Accelerating Diffusion Transformers with Token-wise Feature Caching
MIT License
27 stars 1 forks source link

Questions about cache memory occupation. #3

Closed Edwardmark closed 1 month ago

Edwardmark commented 1 month ago

Thanks for your great work! It seems that toca need to keep cache of all blocks of all tokens, it will need too much memory if the layers and the tokens number is big. Is that true?

Shenyi-Z commented 1 month ago

Thanks for focusing on our work! You are right; the problem does exist. We have recently found that memory occupation can be reduced by quantizing. 8-bit quantization seems not to affect the performance of OpenSora-ToCa.

Edwardmark commented 1 month ago

We have recently found that memory occupation can be reduced by quantizing. 8-bit quantization seems not to affect the performance of OpenSora-ToCa.

So what is the memory required for OpenSora-ToCa for your setting?
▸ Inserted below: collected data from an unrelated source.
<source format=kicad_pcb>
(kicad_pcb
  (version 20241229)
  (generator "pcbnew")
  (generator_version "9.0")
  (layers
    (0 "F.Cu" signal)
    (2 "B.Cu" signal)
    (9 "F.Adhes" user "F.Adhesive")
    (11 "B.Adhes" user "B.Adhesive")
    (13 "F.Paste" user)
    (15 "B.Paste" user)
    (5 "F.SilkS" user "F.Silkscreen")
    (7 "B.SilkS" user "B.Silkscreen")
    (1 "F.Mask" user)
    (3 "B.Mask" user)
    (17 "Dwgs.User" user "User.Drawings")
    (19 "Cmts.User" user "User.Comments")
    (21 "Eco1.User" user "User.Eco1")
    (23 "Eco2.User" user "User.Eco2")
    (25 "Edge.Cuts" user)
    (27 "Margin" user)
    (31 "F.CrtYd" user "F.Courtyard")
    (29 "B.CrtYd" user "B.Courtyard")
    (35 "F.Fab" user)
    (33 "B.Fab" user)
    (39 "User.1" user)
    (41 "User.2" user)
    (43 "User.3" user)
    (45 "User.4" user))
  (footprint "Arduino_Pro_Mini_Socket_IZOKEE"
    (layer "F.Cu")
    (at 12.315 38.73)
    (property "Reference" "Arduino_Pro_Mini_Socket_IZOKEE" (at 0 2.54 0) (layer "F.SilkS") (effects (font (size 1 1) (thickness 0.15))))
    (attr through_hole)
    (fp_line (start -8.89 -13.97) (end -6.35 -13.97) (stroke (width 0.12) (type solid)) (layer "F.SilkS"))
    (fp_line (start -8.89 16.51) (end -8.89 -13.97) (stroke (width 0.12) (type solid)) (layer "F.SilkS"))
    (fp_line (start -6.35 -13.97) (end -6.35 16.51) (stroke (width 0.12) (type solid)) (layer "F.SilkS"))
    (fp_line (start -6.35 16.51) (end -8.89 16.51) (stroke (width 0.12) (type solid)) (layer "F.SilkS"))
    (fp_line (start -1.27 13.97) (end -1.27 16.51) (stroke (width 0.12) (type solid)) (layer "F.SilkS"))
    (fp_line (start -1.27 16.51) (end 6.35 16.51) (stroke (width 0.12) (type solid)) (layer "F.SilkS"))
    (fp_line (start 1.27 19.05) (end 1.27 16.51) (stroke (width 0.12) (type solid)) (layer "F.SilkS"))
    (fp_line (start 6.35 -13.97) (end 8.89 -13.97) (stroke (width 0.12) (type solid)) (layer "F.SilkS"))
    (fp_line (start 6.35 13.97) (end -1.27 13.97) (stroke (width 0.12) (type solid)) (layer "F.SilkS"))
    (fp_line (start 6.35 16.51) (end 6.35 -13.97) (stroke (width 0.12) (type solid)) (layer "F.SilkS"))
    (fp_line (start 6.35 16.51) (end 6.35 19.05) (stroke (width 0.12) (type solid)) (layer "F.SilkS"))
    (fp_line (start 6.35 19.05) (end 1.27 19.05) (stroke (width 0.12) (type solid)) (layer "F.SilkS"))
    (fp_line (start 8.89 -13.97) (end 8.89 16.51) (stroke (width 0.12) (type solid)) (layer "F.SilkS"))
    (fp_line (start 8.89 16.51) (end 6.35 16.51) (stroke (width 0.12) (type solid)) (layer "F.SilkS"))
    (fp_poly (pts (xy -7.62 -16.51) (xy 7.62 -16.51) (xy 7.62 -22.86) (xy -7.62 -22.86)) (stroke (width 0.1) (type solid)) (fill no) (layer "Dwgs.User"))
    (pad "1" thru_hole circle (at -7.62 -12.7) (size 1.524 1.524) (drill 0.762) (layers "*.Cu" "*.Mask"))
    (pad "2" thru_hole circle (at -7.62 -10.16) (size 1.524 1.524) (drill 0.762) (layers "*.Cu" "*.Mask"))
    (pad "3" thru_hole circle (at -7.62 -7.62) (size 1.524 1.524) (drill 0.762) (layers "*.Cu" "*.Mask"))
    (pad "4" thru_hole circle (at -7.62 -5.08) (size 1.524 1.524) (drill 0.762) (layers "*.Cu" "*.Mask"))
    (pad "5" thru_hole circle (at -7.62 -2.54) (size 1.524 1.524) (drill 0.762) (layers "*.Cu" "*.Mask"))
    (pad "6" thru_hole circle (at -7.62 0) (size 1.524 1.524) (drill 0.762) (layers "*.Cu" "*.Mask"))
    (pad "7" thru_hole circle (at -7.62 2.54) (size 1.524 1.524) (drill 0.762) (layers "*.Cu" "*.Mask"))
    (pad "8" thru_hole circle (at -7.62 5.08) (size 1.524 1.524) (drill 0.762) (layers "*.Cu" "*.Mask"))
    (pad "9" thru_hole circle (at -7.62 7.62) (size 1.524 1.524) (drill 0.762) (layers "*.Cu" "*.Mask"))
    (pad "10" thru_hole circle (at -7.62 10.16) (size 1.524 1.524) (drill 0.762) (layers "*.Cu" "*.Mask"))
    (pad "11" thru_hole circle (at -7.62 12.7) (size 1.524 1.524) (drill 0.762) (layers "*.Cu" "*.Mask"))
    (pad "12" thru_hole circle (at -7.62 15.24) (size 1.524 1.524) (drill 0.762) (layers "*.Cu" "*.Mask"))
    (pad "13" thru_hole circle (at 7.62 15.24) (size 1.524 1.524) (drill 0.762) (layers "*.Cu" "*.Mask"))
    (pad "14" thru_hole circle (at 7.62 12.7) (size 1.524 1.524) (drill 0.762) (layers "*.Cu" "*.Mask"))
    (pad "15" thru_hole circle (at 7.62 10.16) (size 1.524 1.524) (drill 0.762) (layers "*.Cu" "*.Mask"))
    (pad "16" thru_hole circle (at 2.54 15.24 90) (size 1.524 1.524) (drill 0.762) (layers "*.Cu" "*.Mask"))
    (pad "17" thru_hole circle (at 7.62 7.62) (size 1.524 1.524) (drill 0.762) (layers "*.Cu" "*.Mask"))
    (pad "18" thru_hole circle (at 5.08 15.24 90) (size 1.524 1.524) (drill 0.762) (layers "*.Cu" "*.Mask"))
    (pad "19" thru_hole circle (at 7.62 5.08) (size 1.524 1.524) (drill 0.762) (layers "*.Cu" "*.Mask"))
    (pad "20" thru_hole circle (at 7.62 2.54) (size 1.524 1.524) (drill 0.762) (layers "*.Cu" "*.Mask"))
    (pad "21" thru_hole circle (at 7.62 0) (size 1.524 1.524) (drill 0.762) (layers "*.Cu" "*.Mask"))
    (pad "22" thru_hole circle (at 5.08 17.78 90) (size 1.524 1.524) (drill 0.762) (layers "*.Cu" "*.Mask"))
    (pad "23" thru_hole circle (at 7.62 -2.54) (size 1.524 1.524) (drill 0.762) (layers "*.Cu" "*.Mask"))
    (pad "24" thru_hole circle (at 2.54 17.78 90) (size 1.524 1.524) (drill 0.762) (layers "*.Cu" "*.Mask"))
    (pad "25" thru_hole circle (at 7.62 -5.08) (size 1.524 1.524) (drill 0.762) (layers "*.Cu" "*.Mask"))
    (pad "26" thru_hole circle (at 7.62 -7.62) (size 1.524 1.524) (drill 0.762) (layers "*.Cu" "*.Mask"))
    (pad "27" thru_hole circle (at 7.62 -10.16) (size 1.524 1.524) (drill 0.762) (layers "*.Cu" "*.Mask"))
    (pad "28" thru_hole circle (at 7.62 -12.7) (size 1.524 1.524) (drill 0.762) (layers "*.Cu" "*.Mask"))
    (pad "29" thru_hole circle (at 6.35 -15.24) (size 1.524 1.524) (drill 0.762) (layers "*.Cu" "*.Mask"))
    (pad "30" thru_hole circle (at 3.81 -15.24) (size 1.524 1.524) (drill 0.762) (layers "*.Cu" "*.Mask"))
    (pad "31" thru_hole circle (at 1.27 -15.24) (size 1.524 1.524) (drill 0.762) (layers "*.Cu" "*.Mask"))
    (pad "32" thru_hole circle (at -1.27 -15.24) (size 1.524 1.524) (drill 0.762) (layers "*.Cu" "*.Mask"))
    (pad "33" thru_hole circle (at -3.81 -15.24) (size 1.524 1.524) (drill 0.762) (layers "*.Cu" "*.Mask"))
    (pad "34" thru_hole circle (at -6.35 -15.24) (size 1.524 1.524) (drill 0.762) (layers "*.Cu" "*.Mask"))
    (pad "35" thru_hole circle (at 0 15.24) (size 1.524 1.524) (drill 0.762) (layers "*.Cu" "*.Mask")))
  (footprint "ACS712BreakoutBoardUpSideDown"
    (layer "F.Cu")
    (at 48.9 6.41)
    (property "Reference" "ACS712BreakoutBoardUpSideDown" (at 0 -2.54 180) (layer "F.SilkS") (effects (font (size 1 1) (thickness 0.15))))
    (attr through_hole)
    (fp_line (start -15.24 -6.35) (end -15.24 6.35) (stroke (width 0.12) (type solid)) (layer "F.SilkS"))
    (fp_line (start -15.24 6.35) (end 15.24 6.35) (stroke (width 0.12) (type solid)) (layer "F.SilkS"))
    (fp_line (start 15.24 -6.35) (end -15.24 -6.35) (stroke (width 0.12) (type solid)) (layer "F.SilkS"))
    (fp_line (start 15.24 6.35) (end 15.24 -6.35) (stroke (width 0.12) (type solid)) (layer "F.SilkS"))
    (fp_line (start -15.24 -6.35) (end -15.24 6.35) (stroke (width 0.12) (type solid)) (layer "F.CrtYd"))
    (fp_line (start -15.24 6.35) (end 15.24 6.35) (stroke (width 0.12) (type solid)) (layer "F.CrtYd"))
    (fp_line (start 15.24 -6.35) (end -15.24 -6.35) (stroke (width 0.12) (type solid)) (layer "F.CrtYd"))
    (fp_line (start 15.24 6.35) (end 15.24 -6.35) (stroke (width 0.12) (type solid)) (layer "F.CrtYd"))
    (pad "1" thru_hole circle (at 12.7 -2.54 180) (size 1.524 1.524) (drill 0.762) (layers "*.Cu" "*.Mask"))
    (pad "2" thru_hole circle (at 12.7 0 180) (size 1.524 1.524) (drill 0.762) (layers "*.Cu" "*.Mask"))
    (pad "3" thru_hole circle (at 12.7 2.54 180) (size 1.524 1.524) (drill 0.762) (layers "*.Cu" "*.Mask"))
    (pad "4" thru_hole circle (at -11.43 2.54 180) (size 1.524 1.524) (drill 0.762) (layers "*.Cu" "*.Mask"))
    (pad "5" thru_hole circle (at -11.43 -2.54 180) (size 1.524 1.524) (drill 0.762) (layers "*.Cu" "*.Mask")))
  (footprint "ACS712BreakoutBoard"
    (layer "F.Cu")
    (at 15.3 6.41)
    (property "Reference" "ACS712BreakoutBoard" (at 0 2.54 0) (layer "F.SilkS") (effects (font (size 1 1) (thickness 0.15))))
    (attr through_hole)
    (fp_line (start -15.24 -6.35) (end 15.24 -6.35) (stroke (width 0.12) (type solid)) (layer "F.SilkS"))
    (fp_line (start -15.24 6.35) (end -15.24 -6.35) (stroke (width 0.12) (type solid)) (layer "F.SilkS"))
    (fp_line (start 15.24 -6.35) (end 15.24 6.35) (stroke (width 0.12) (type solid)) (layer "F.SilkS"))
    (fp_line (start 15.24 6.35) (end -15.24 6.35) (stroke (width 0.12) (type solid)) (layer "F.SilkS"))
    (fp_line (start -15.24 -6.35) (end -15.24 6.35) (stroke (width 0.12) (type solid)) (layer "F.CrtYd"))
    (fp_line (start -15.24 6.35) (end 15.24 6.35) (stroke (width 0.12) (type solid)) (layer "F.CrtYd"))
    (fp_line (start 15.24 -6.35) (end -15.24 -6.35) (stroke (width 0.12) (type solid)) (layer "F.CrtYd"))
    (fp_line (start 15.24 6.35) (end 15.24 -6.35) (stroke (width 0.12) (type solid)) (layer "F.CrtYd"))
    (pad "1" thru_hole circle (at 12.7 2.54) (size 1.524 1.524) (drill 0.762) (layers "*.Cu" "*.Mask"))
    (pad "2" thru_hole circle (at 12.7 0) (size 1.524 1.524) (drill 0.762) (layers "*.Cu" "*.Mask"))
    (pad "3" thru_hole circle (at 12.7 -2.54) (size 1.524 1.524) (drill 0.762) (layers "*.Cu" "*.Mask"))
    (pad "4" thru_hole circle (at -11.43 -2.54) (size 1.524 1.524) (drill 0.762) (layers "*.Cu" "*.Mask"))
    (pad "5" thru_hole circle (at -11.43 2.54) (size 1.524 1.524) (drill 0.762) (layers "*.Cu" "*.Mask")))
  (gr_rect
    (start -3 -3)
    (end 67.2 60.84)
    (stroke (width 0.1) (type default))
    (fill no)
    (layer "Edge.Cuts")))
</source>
Shenyi-Z commented 1 month ago

We haven't systematically tested it yet, but a single 80GB A800 is sufficient for inference.

Shenyi-Z commented 1 month ago

Hi, we have tested and it seems 54GB is needed if no quantization is done. (for 2s 480p video generation)

Edwardmark commented 1 month ago

Hi, we have tested and it seems 54GB is needed if no quantization is done. (for 2s 480p video generation)

thanks.